● **Work required**
Rewrite the lines below as a numbered list, skipping any blank lines and leaving out the pictures.

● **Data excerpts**
::::
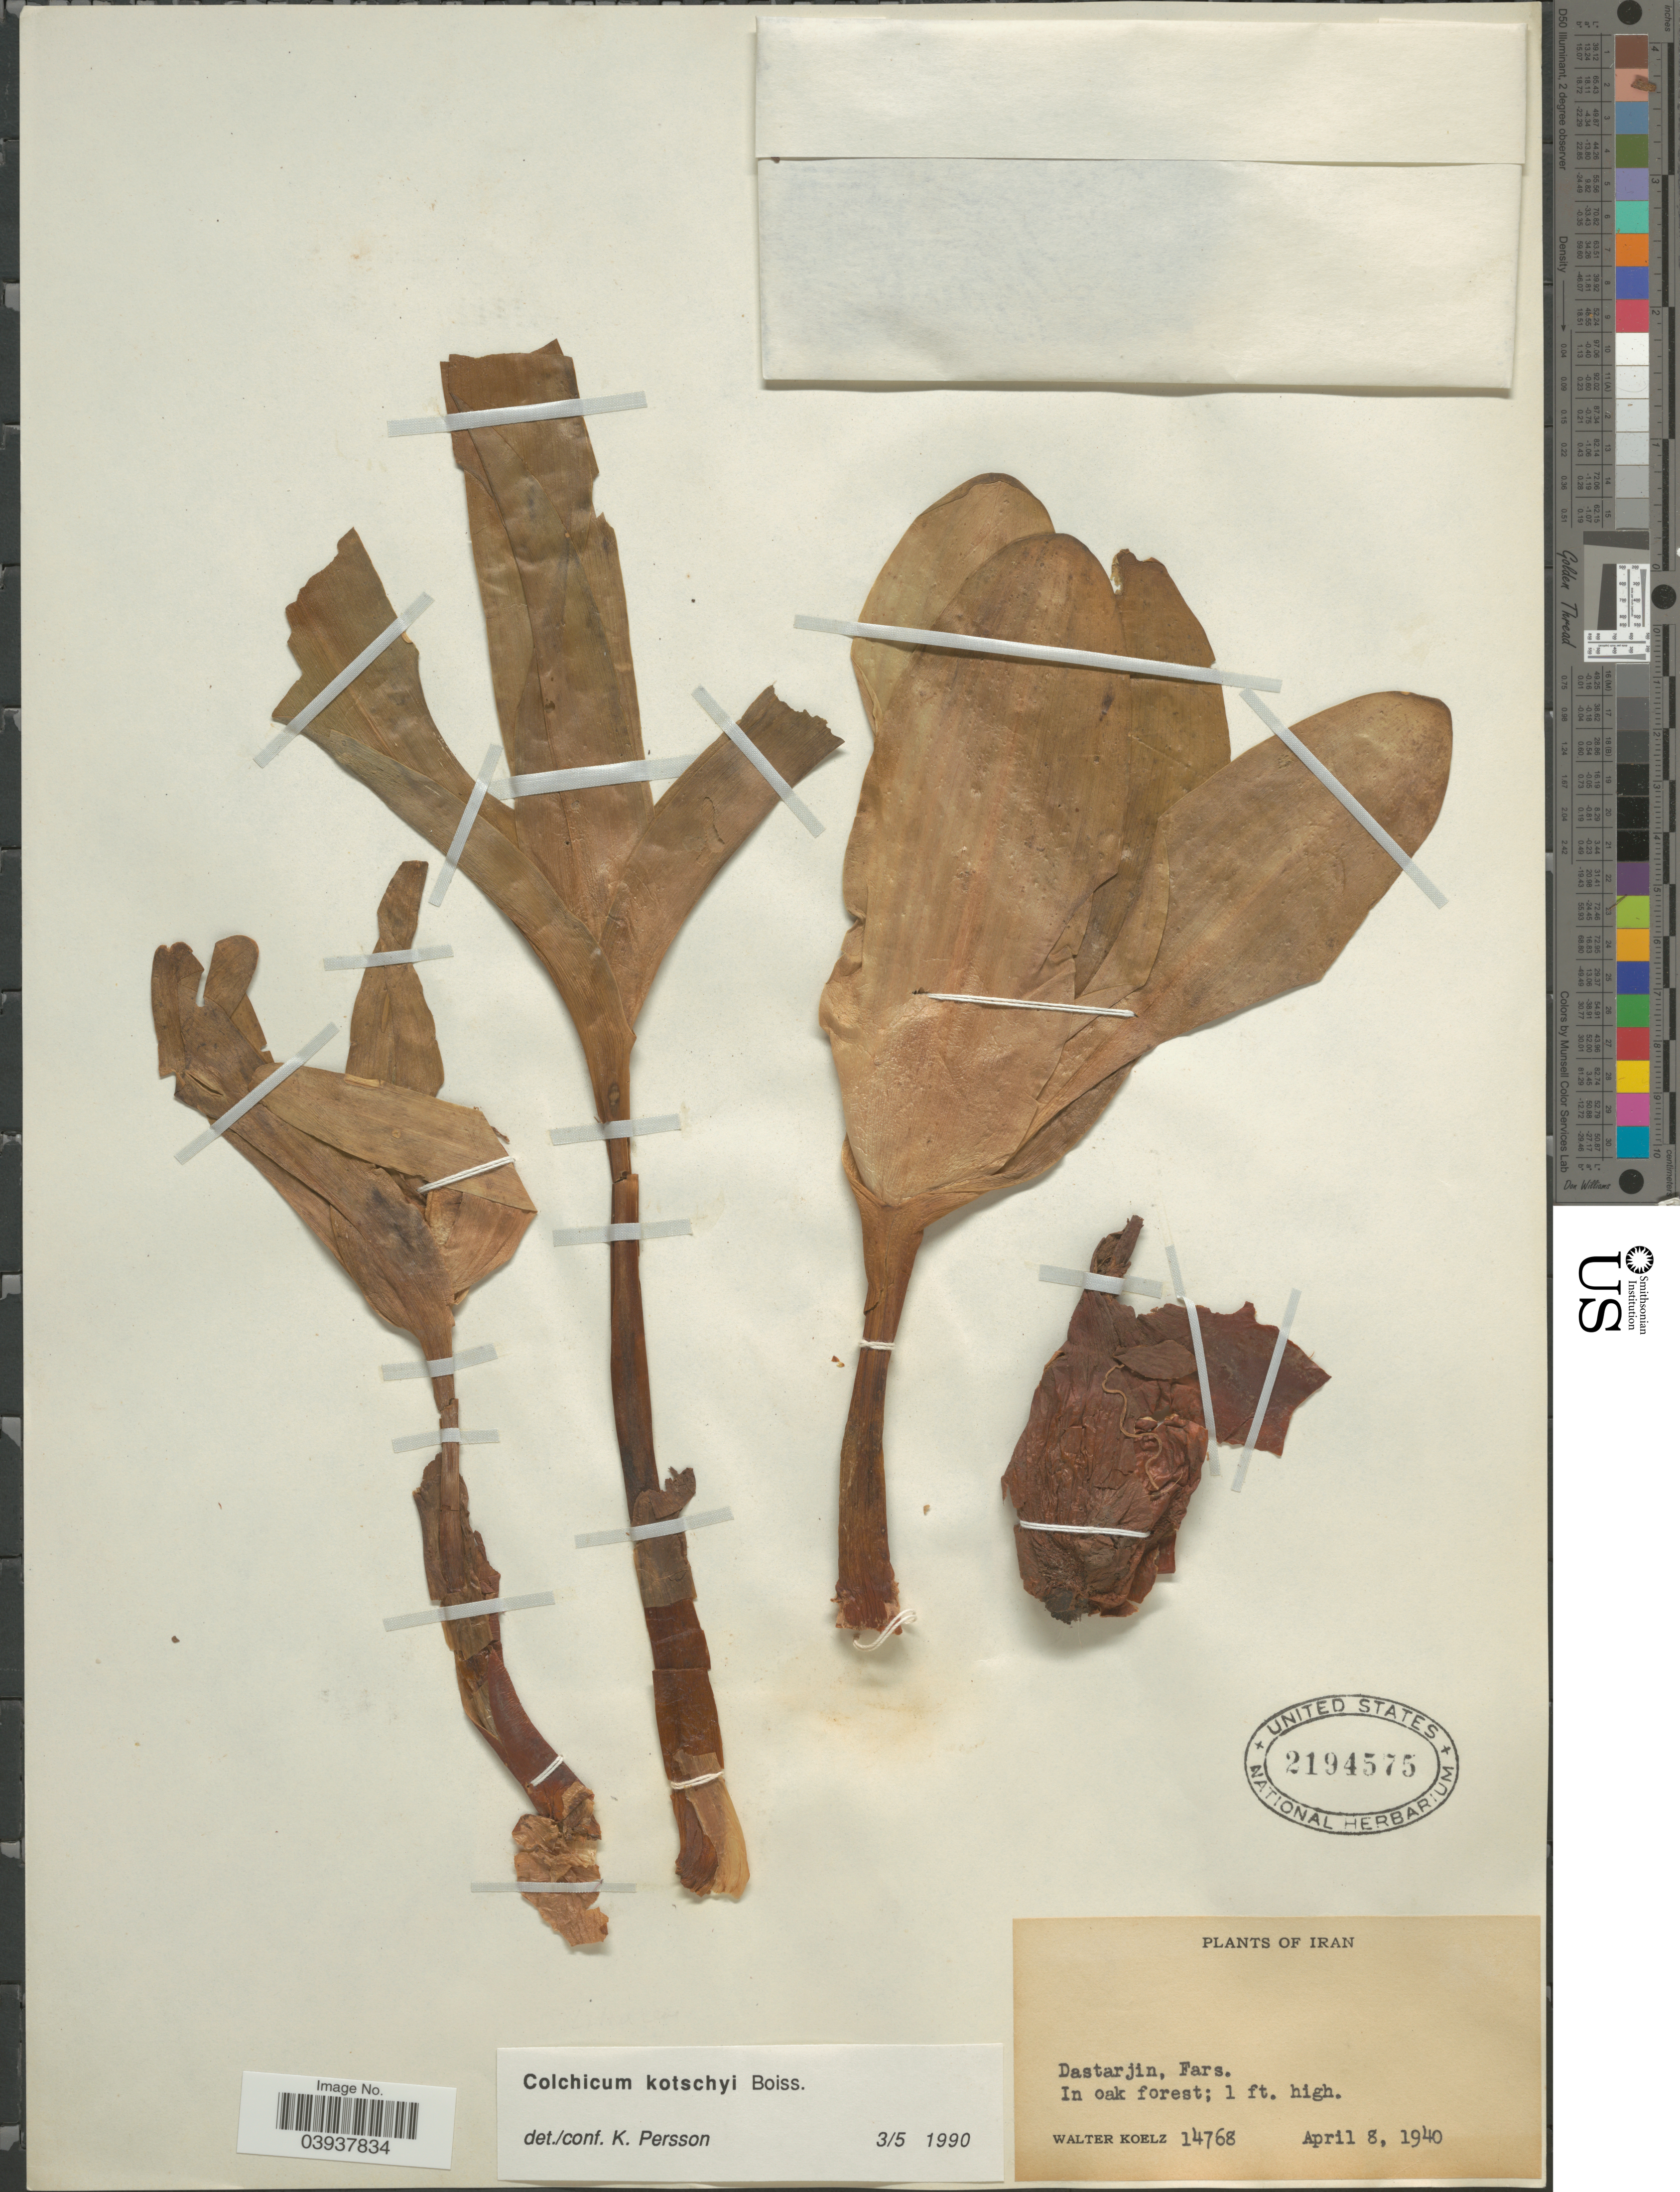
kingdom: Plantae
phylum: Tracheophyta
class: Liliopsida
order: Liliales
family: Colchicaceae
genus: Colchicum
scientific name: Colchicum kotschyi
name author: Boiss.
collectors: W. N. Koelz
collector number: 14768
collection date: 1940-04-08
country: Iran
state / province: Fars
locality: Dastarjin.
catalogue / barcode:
::::
● **Final result**
1. kingdom: Plantae
2. phylum: Tracheophyta
3. class: Liliopsida
4. order: Liliales
5. family: Colchicaceae
6. genus: Colchicum
7. scientific name: Colchicum kotschyi
8. name author: Boiss.
9. collectors: W. N. Koelz
10. collector number: 14768
11. collection date: 1940-04-08
12. country: Iran
13. state / province: Fars
14. locality: Dastarjin.
15. catalogue / barcode:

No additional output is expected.